━━━━━ TEXTO PARA ANÁLISE
A categoria dos “trabalhadores não qualificados”, que é aquela com o salário líquido médio mais baixo (585 euros) registou uma redução do número de empregos de 11,4%. De igual modo, entre os “trabalhadores dos serviços pessoais, de protecção e segurança e vendedores”, com um salário médio de 715 euros, e entre os “operadores de instalações e máquinas e trabalhadores da montagem”, com um salário médio de 795 euros, as quebras nos números de empregos foram, respectivamente, de 5,9% e 8,5%.
No pólo oposto, verifica-se que os “especialistas das actividades intelectuais e científicas”, com um salário médio mais elevado de 1375 euros e os “técnicos e profissões de nível intermédio”, cujo salário médio é de 1020 euros, registam mesmo um aumento no número de empregos, de 8% e 0,1%, respectivamente.
Contrariando de forma relevante esta tendência está a categoria dos “agricultores e trabalhadores qualificados da agricultura, da pesca e da floresta”, que apesar do salário médio baixo, registou um aumento do emprego de 6,8%.
Utilizando informação mais desagregada relativa às profissões, que o INE apenas disponibiliza para fins académicos, a economista Mónica Costa Dias, do Institute of Fiscal Studies, apresentou recentemente na conferência anual do Banco de Portugal dados relativos ao segundo trimestre que confirmam exactamente esta tendência: a queda do emprego registada em Portugal “concentrou-se nas profissões com salários mais baixos”. Para além disso, acrescentou a economista, a queda nas horas de trabalho – um indicador relevante numa altura em que o layoff simplificado poupou muitos empregos – foi “também mais visível nas profissões com menores salários”.
Estes resultados, que não são uma característica de Portugal, já eram esperados tendo em conta as características da presente crise. Por um lado, alguns dos sectores mais afectados, como o turismo e a restauração, tendem a ter uma percentagem mais elevada de mão-de-obra com salários mais baixos.
Por outro lado, os trabalhadores menos qualificados (tendencialmente com salário mais baixos) têm menos possibilidades de desempenhar as suas funções através do teletrabalho.
━━━━━━━━━━
━━━━━ REGISTOS APRESENTADOS
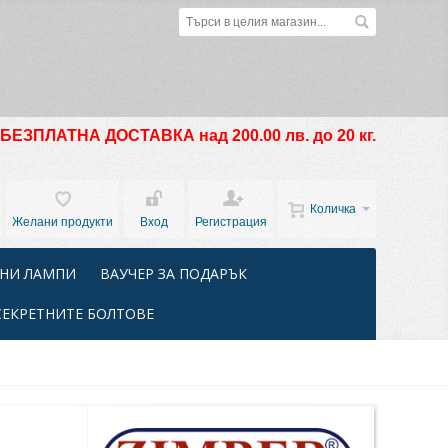
БЕЗПЛАТНА ДОСТАВКА над 200.00 лв. до 20 кг.
Количка
Желани продукти
Вход
Регистрация
НИ ЛАМПИ
ВАУЧЕР ЗА ПОДАРЪК
СЕКРЕТНИТЕ БОЛТОВЕ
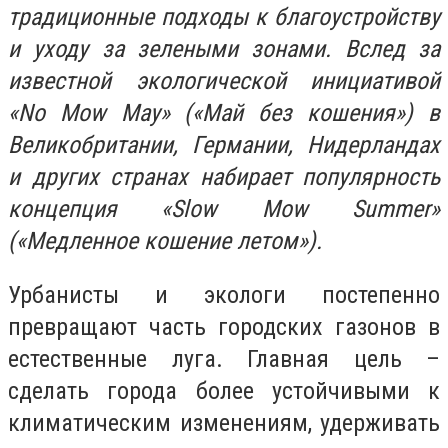
традиционные подходы к благоустройству
и уходу за зелеными зонами. Вслед за
известной экологической инициативой
«No Mow May» («Май без кошения») в
Великобритании, Германии, Нидерландах
и других странах набирает популярность
концепция «Slow Mow Summer»
(«Медленное кошение летом»).
Урбанисты и экологи постепенно
превращают часть городских газонов в
естественные луга. Главная цель –
сделать города более устойчивыми к
климатическим изменениям, удерживать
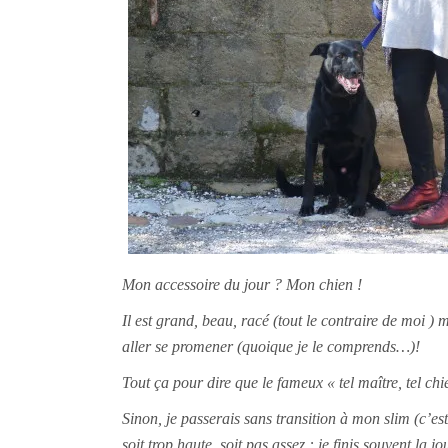
Mon accessoire du jour ? Mon chien !
Il est grand, beau, racé (tout le contraire de moi )
aller se promener (quoique je le comprends…)!
Tout ça pour dire que le fameux « tel maître, tel chi
Sinon, je passerais sans transition à mon slim (c’est
soit trop haute, soit pas assez : je finis souvent 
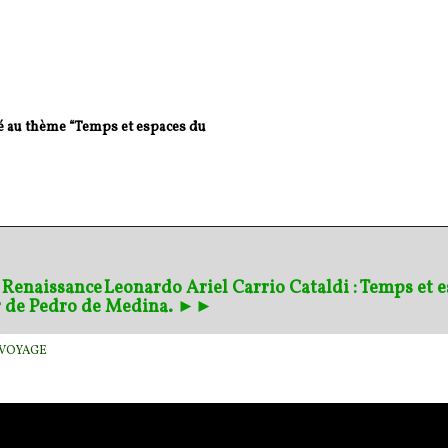
 au thème “Temps et espaces du
a Renaissance
Leonardo Ariel Carrio Cataldi : Temps et 
our de Pedro de Medina. ►►
VOYAGE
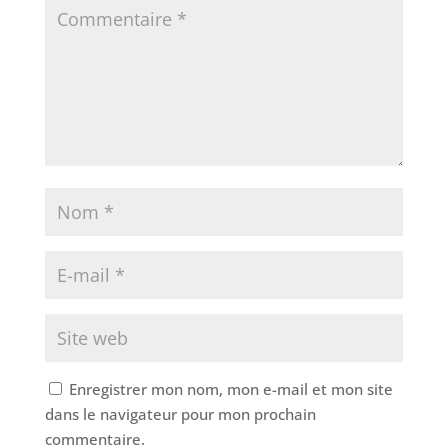
Enregistrer mon nom, mon e-mail et mon site
dans le navigateur pour mon prochain
commentaire.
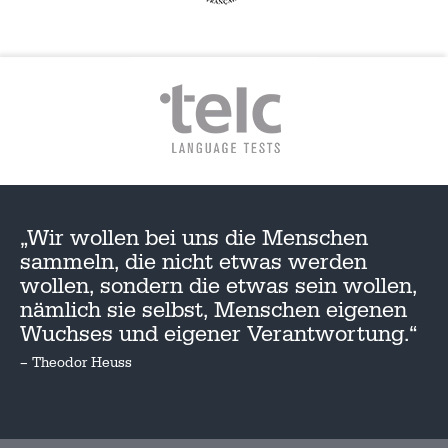
„Wir wollen bei uns die Menschen
sammeln, die nicht etwas werden
wollen, sondern die etwas sein wollen,
nämlich sie selbst, Menschen eigenen
Wuchses und eigener Verantwortung.“
– Theodor Heuss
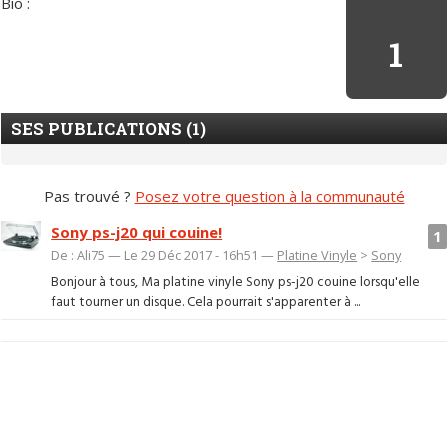
Bio :
1
SES PUBLICATIONS (1)
Pas trouvé ?
Posez votre question à la communauté
Sony ps-j20 qui couine!
1
De : Ali75 — Le 29 Déc 2017 - 16h51 —
Platine Vinyle
>
Sony
Bonjour à tous, Ma platine vinyle Sony ps-j20 couine lorsqu'elle
faut tourner un disque. Cela pourrait s'apparenter à ...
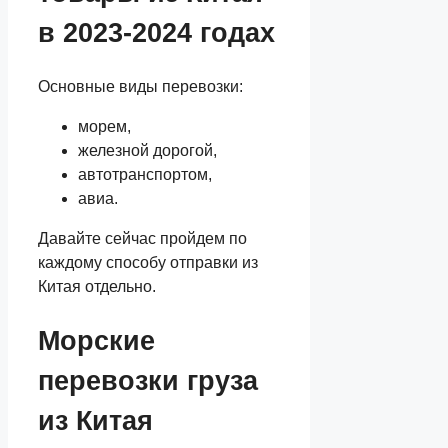
в 2023-2024 годах
Основные виды перевозки:
морем,
железной дорогой,
автотранспортом,
авиа.
Давайте сейчас пройдем по
каждому способу отправки из
Китая отдельно.
Морские
перевозки груза
из Китая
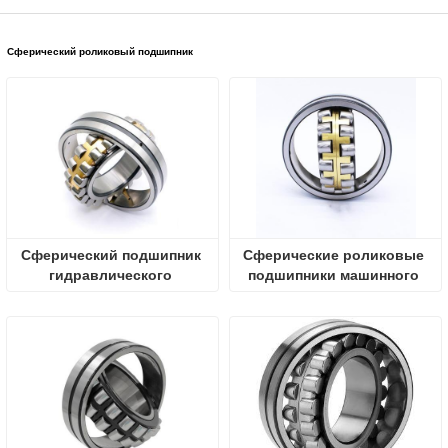
Сферический роликовый подшипник
Сферический подшипник 
Сферические роликовые 
гидравлического 
подшипники машинного 
цилиндра для двигателей
оборудования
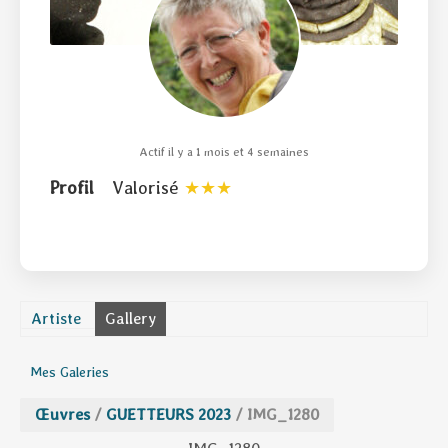
Actif il y a 1 mois et 4 semaines
Profil
Valorisé
Artiste
Gallery
Mes Galeries
Œuvres
/
GUETTEURS 2023
/
IMG_1280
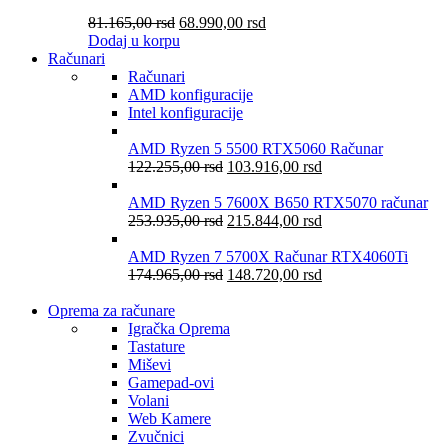
81.165,00
rsd
68.990,00
rsd
Dodaj u korpu
Računari
Računari
AMD konfiguracije
Intel konfiguracije
AMD Ryzen 5 5500 RTX5060 Računar
122.255,00
rsd
103.916,00
rsd
AMD Ryzen 5 7600X B650 RTX5070 računar
253.935,00
rsd
215.844,00
rsd
AMD Ryzen 7 5700X Računar RTX4060Ti
174.965,00
rsd
148.720,00
rsd
Oprema za računare
Igračka Oprema
Tastature
Miševi
Gamepad-ovi
Volani
Web Kamere
Zvučnici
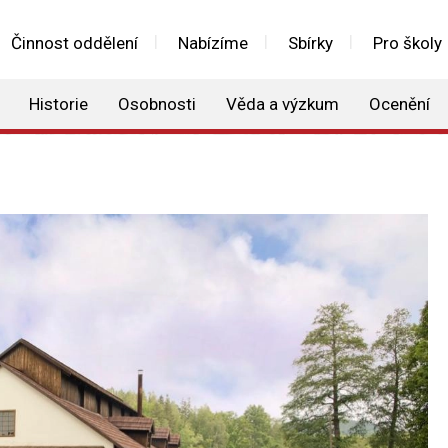
Činnost oddělení
Nabízíme
Sbírky
Pro školy
Historie
Osobnosti
Věda a výzkum
Ocenění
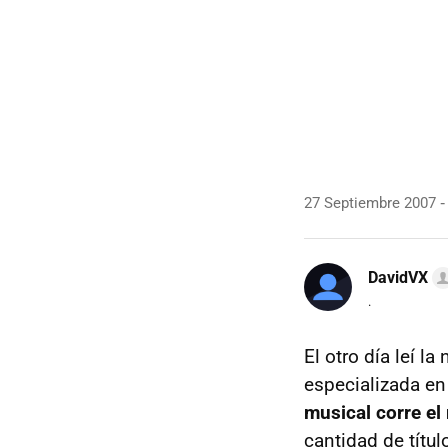
27 Septiembre 2007
DavidVX
.
El otro día leí 
especializada en
musical corre el
cantidad de títu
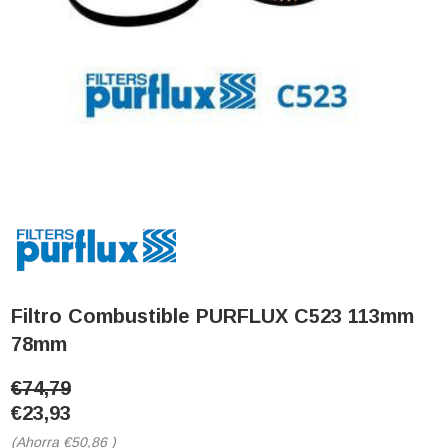
Filtro Combustible PURFLUX C523 113mm
78mm
€74,79
€23,93
(Ahorra
€50,86
)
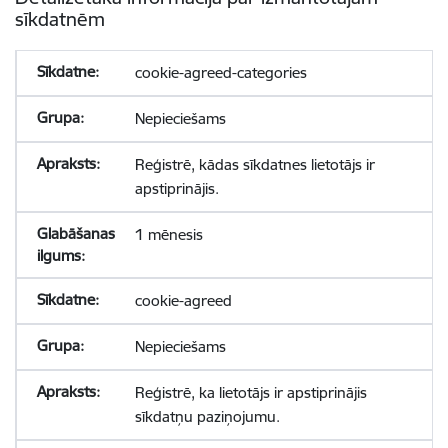
sīkdatnēm
cookie-agreed-categories
Nepieciešams
Reģistrē, kādas sīkdatnes lietotājs ir
apstiprinājis.
1 mēnesis
cookie-agreed
Nepieciešams
Reģistrē, ka lietotājs ir apstiprinājis
sīkdatņu paziņojumu.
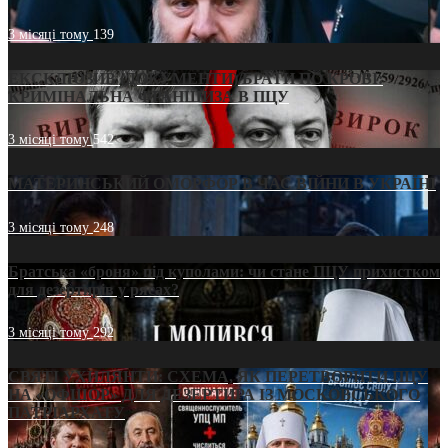
3 місяці тому
139
ЕКСКЛЮЗИВ (ДОКУМЕНТИ)/БРАТИ ПО КРОВІ:
КРИМІНАЛЬНА ФРАНШИЗА В ПЦУ
3 місяці тому
542
МАТЕРИНСЬКИЙ ОМОРФОР В ЧАС ВІЙНИ В УКРАЇНІ
3 місяці тому
248
Братська «броня» під куполами: чи стане ПЦУ прихистком
для дезертирів у рясах?
3 місяці тому
292
СВЯТІ УХИЛЯНТИ: СХЕМА, ЯК ПЕРЕТВОРИТИ ПЦУ
НА «ОФШОР» ДЛЯ ДЕЗЕРТИРА ІЗ МОСКОВСЬКОГО
ПАТРІАРХАТУ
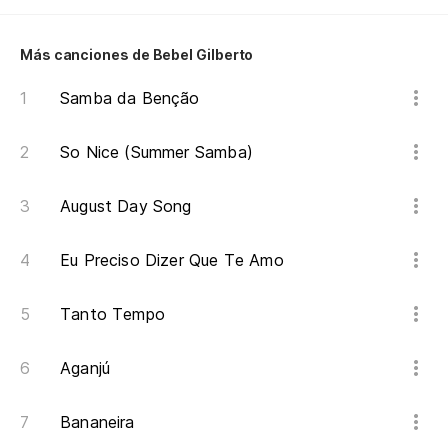
Más canciones de Bebel Gilberto
Samba da Benção
So Nice (Summer Samba)
August Day Song
Eu Preciso Dizer Que Te Amo
Tanto Tempo
Aganjú
Bananeira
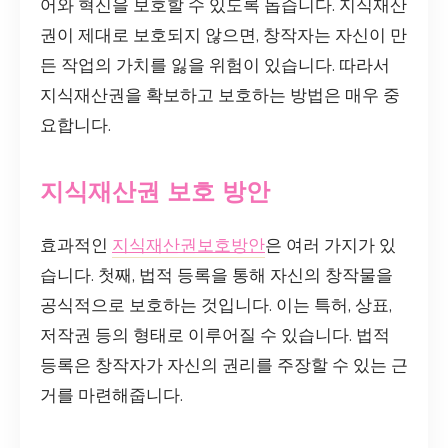
어와 혁신을 보호할 수 있도록 돕습니다. 지식재산
권이 제대로 보호되지 않으면, 창작자는 자신이 만
든 작업의 가치를 잃을 위험이 있습니다. 따라서
지식재산권을 확보하고 보호하는 방법은 매우 중
요합니다.
지식재산권 보호 방안
효과적인
지식재산권보호방안
은 여러 가지가 있
습니다. 첫째, 법적 등록을 통해 자신의 창작물을
공식적으로 보호하는 것입니다. 이는 특허, 상표,
저작권 등의 형태로 이루어질 수 있습니다. 법적
등록은 창작자가 자신의 권리를 주장할 수 있는 근
거를 마련해줍니다.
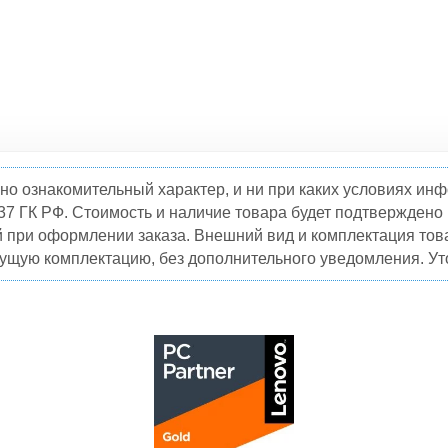
но ознакомительный характер, и ни при каких условиях и
37 ГК РФ. Стоимость и наличие товара будет подтвержден
й при оформлении заказа. Внешний вид и комплектация това
кущую комплектацию, без дополнительного уведомления. Уто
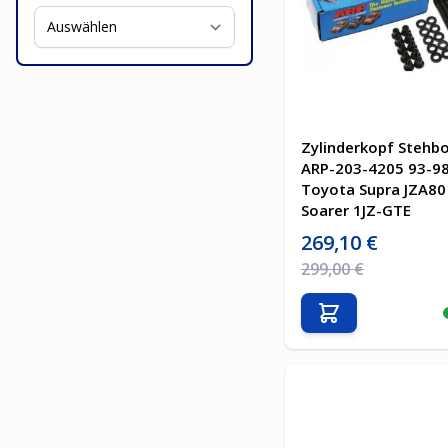
Zylinderkopf Stehb
ARP-203-4205 93-98
Toyota Supra JZA80
Soarer 1JZ-GTE
Sonderpreis
269,10 €
Regulärer Preis
299,00 €
In den Warenkor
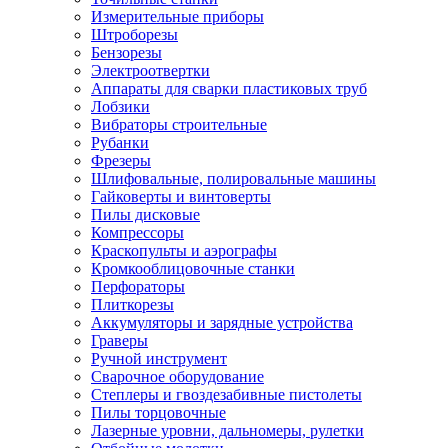
Измерительные приборы
Штроборезы
Бензорезы
Электроотвертки
Аппараты для сварки пластиковых труб
Лобзики
Вибраторы строительные
Рубанки
Фрезеры
Шлифовальные, полировальные машины
Гайковерты и винтоверты
Пилы дисковые
Компрессоры
Краскопульты и аэрографы
Кромкооблицовочные станки
Перфораторы
Плиткорезы
Аккумуляторы и зарядные устройства
Граверы
Ручной инструмент
Сварочное оборудование
Степлеры и гвоздезабивные пистолеты
Пилы торцовочные
Лазерные уровни, дальномеры, рулетки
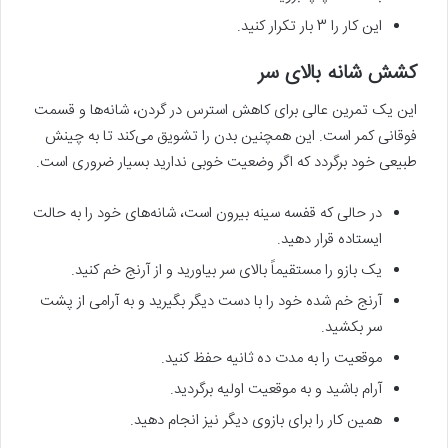
این کار را 3 بار تکرار کنید.
کشش شانه بالای سر
این یک تمرین عالی برای کاهش استرس در گردن، شانه‌ها و قسمت
فوقانی کمر است. این همچنین بدن را تشویق‌ می‌کند تا به چینش
طبیعی خود برگردد که اگر وضعیت خوبی ندارید بسیار ضروری است.
در حالی که قفسه سینه بیرون است، شانه‌های خود را به حالت
ایستاده قرار دهید.
یک بازو را مستقیماً بالای سر بیاورید و از آرنج خم کنید.
آرنج خم شده خود را با دست دیگر بگیرید و به آرامی از پشت
سر بکشید.
موقعیت را به مدت ده ثانیه حفظ کنید.
آرام باشید و به موقعیت اولیه برگردید.
همین کار را برای بازوی دیگر نیز انجام دهید.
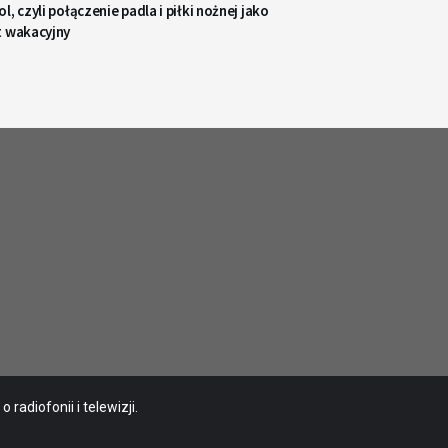
l, czyli połączenie padla i piłki nożnej jako
t wakacyjny
radiofonii i telewizji.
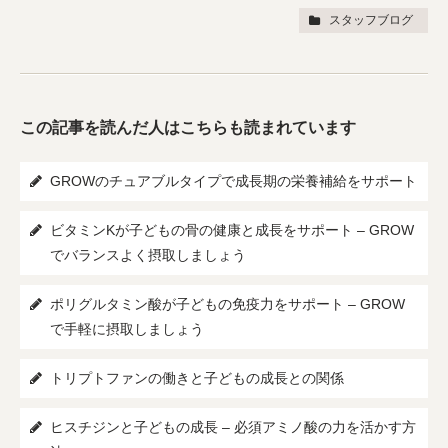
スタッフブログ
この記事を読んだ人はこちらも読まれています
GROWのチュアブルタイプで成長期の栄養補給をサポート
ビタミンKが子どもの骨の健康と成長をサポート – GROW
でバランスよく摂取しましょう
ポリグルタミン酸が子どもの免疫力をサポート – GROW
で手軽に摂取しましょう
トリプトファンの働きと子どもの成長との関係
ヒスチジンと子どもの成長 – 必須アミノ酸の力を活かす方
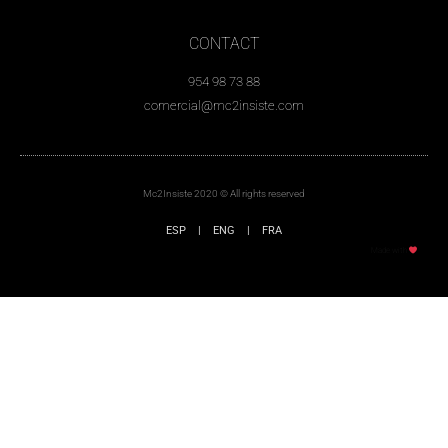
CONTACT
954 98 73 88
comercial@mc2insiste.com
Mc2Insiste 2020 © All rights reserved
ESP
|
ENG
|
FRA
Made with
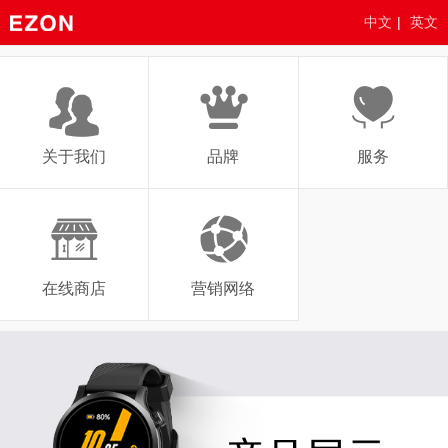
中文
|
英文
关于我们
品牌
服务
在线商店
营销网络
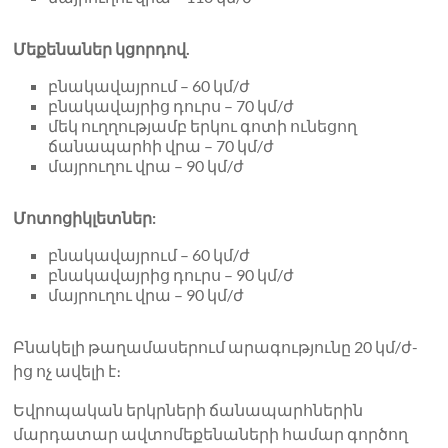
Մեքենաներ կցորդով.
բնակավայրում – 60 կմ/ժ
բնակավայրից դուրս – 70 կմ/ժ
մեկ ուղղությամբ երկու գոտի ունեցող
ճանապարհի վրա – 70 կմ/ժ
մայրուղու վրա – 90 կմ/ժ
Մոտոցիկլետներ:
բնակավայրում – 60 կմ/ժ
բնակավայրից դուրս – 90 կմ/ժ
մայրուղու վրա – 90 կմ/ժ
Բնակելի թաղամասերում արագությունը 20 կմ/ժ-
ից ոչ ավելի է։
Եվրոպական երկրների ճանապարհներին
մարդատար ավտոմեքենաների համար գործող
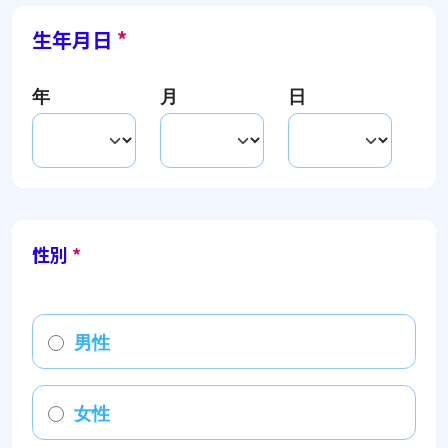
生年月日
*
年
月
日
性別
*
男性
女性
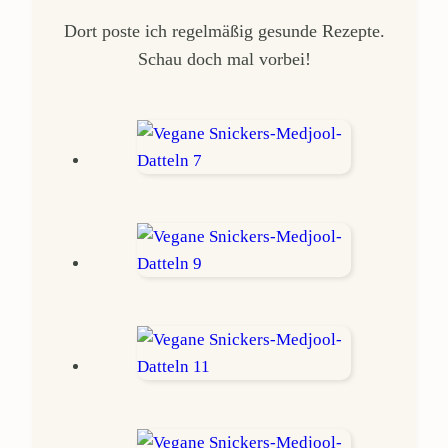
Dort poste ich regelmäßig gesunde Rezepte.
Schau doch mal vorbei!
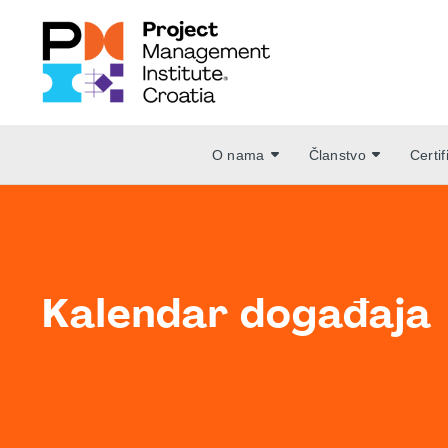
O nama
Članstvo
Certif
Kalendar događaja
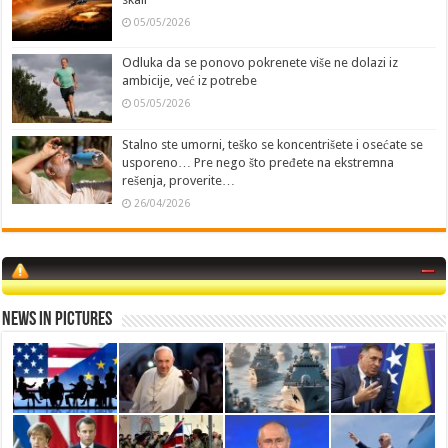
05/05/2026
Odluka da se ponovo pokrenete više ne dolazi iz
ambicije, već iz potrebe
05/05/2026
Stalno ste umorni, teško se koncentrišete i osećate se
usporeno… Pre nego što pređete na ekstremna
rešenja, proverite…
26/04/2026
News in Pictures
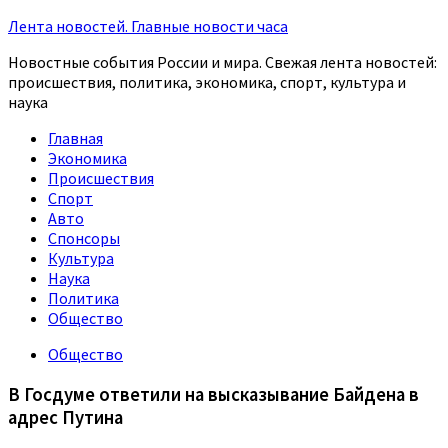
Лента новостей. Главные новости часа
Новостные события России и мира. Свежая лента новостей:
происшествия, политика, экономика, спорт, культура и
наука
Главная
Экономика
Происшествия
Спорт
Авто
Спонсоры
Культура
Наука
Политика
Общество
Общество
В Госдуме ответили на высказывание Байдена в
адрес Путина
━━━━━━━━━━
# [TRABALHO A REALIZAR]
**a)** No texto sobre emprego e salários, a que instituição pertence a economista Mónica Costa Dias?
**b)** Troque "salário médio baixo" por "salário médio reduzido" e reproduza o texto sobre emprego e salários desde "Contrariando de forma" até "emprego de 6,8%.".

# [RESPOSTAS DO EXERCÍCIO]
**a)** Ao Institute of Fiscal Studies.

**b)**
Contrariando de forma relevante esta tendência está a categoria dos “agricultores e trabalhadores qualificados da agricultura, da pesca e da floresta”, que apesar do salário médio reduzido, registou um aumento do emprego de 6,8%.